# Toro S200 Belt Pulley



## WaWaZat (Dec 4, 2006)

This seems to be more of an engine forum, but I'm hoping someone can help. The bearing seems to be totally disintegrated on the auger of my Toro S200. I'm having a problem getting the large belt pulley off so that I can get the auger off to evaluate the carnage. There's nowhere real good to grab on the auger to keep it from turning while I try to break the pulley loose. Does anyone have any advise? I took the paddles out & stuck a large screwdriver through the auger to hold it, but the pulley is really on there & I don't want to torque on it too much as the auger's only aluminum. Also, is this pulley reversed threads? Seems it would be.

Does anyone know where to get a pdf Toro S200 service manual?


----------



## tommyj3 (Sep 16, 2006)

Try here: https://lookup2.toro.com/request/request.cfm
You will need your model number off your S200 machine. Should be 5 digit number.


----------



## WaWaZat (Dec 4, 2006)

Thanx very much for that!

I got the pulley off BTW....a torch & big tools!


----------



## big ed (Jul 29, 2006)

these are usually left hand thread and air tools work best a torch is over kill for such a little job


----------



## WaWaZat (Dec 4, 2006)

big ed said:


> these are usually left hand thread and air tools work best a torch is over kill for such a little job


I'm glad you brought up air tools....I have a Craftman air impact gun, which claims 225 ft lbs of torque, and a Craftsman 5hp, 25 gal. air compressor. It will barely remove lugs torqued around 125 ft lbs. Is my air compressor sufficient to run air tools?


----------



## Homer D Poe (Jan 6, 2004)

On the subject of gun and compressor...It all comes down to how many CFM the gun uses and how many the compressor puts out. When it comes to automotive air tools consider them all air pigs.
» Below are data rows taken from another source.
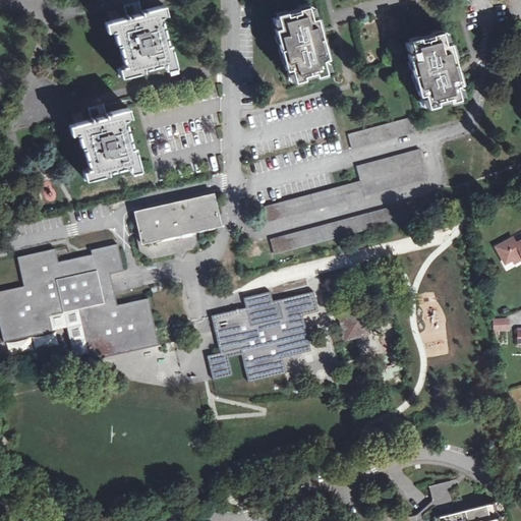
[(287,12),(276,14),(279,27),(274,29),(285,70),(291,69),(294,81),(304,78),(303,75),(314,72),(315,76),(326,72),(323,60),(328,59),(316,18),(311,19),(308,6),(297,8),(298,12),(287,15),(287,12)]
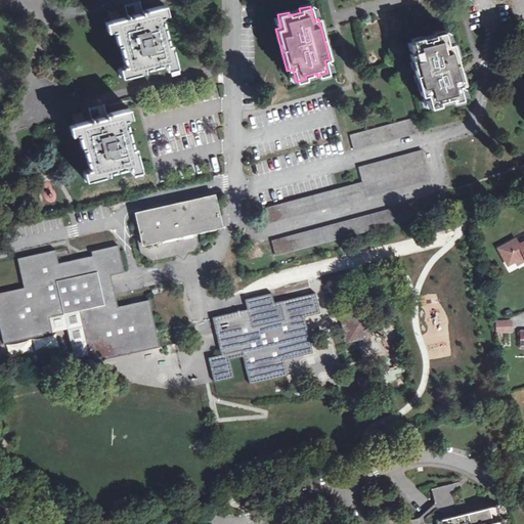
[(142,13),(121,18),(119,9),(107,11),(113,32),(114,32),(118,46),(120,46),(125,67),(124,67),(126,77),(145,72),(144,70),(165,64),(166,66),(175,62),(171,44),(168,45),(161,17),(162,16),(160,7),(142,11),(142,13)]
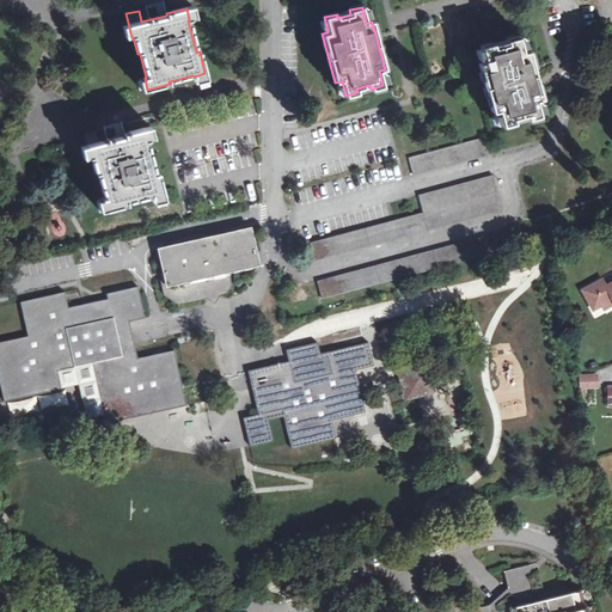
[(493,44),(481,48),(484,62),(478,65),(491,112),(497,110),(501,126),(513,123),(512,120),(526,115),(526,120),(538,116),(534,101),(540,99),(527,51),(521,53),(518,38),(506,41),(507,44),(494,48),(493,44)]
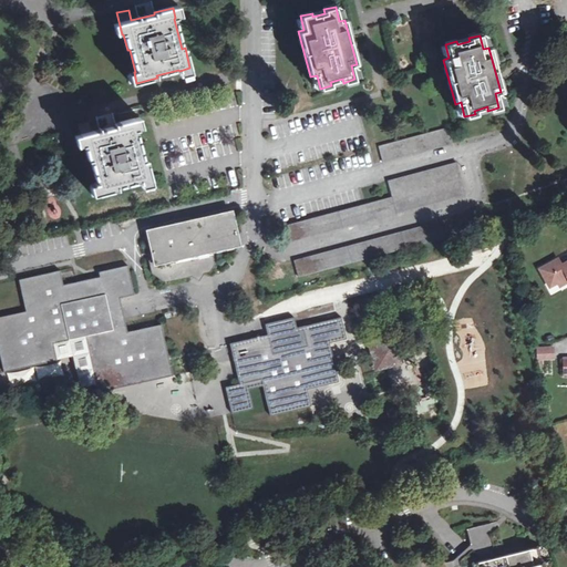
[(115,127),(92,132),(90,122),(78,124),(83,146),(84,146),(89,162),(91,161),(96,184),(95,184),(99,195),(119,189),(117,187),(140,182),(141,183),(152,179),(146,161),(144,161),(135,130),(136,130),(134,120),(115,124),(115,127)]
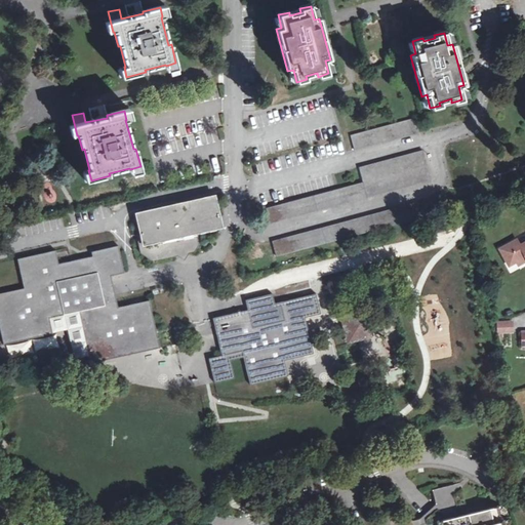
[(355,151),(418,133),(414,118),(351,135),(355,151)]
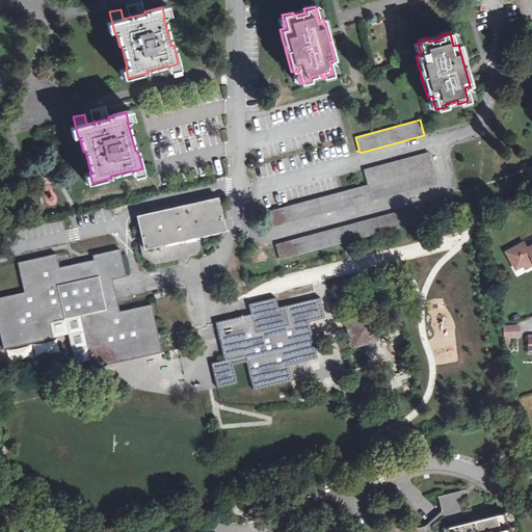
[(368,186),(339,193),(343,209),(436,184),(428,153),(364,170),(368,186)]
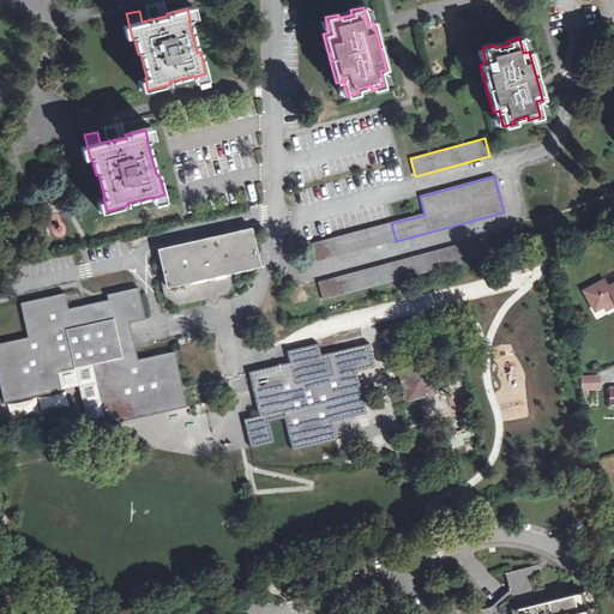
[(391,223),(384,226),(389,242),(396,241),(391,223)]
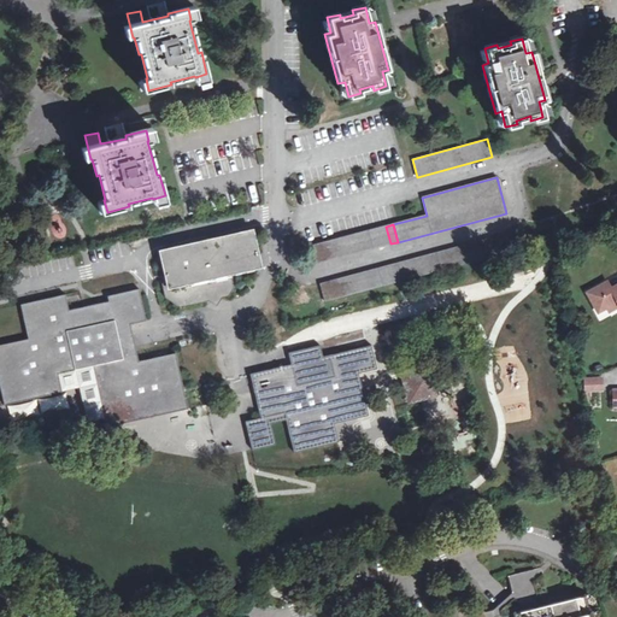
[(391,244),(386,227),(310,247),(315,264),(391,244)]
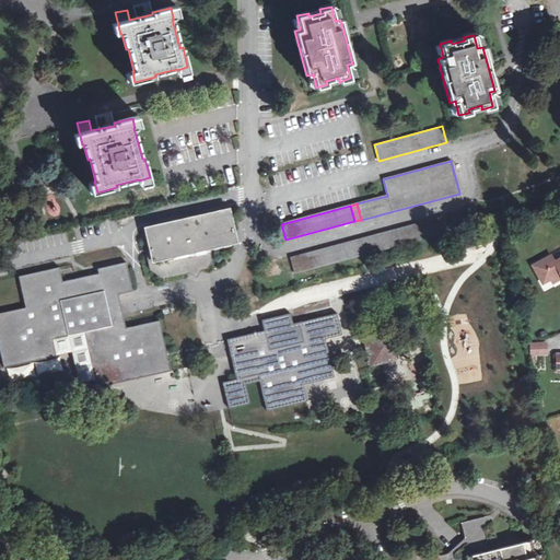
[(229,209),(146,228),(151,251),(147,257),(150,270),(163,278),(189,272),(194,265),(201,270),(208,268),(212,260),(209,247),(235,241),(229,209)]
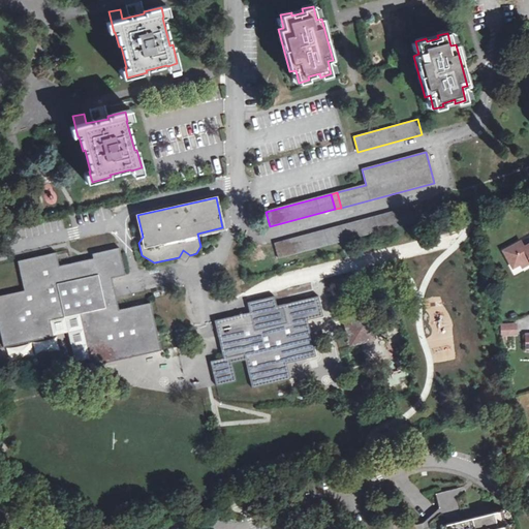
[(278,259),(442,214),(439,199),(275,244),(278,259)]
Use a compressor that has at least 10 cfm to prevent the 1 nut per tank situation.


----------



## ZukiJon (Nov 15, 2006)

Hey Homer, you're not by chance a Depot employee are ya?


----------



## Homer D Poe (Jan 6, 2004)

Ya a lowly part timer, fix air tools and torque wrenches for real job.


----------



## ZukiJon (Nov 15, 2006)

Work there too, you kinda tipped me off with the ol Homer D Poe.


----------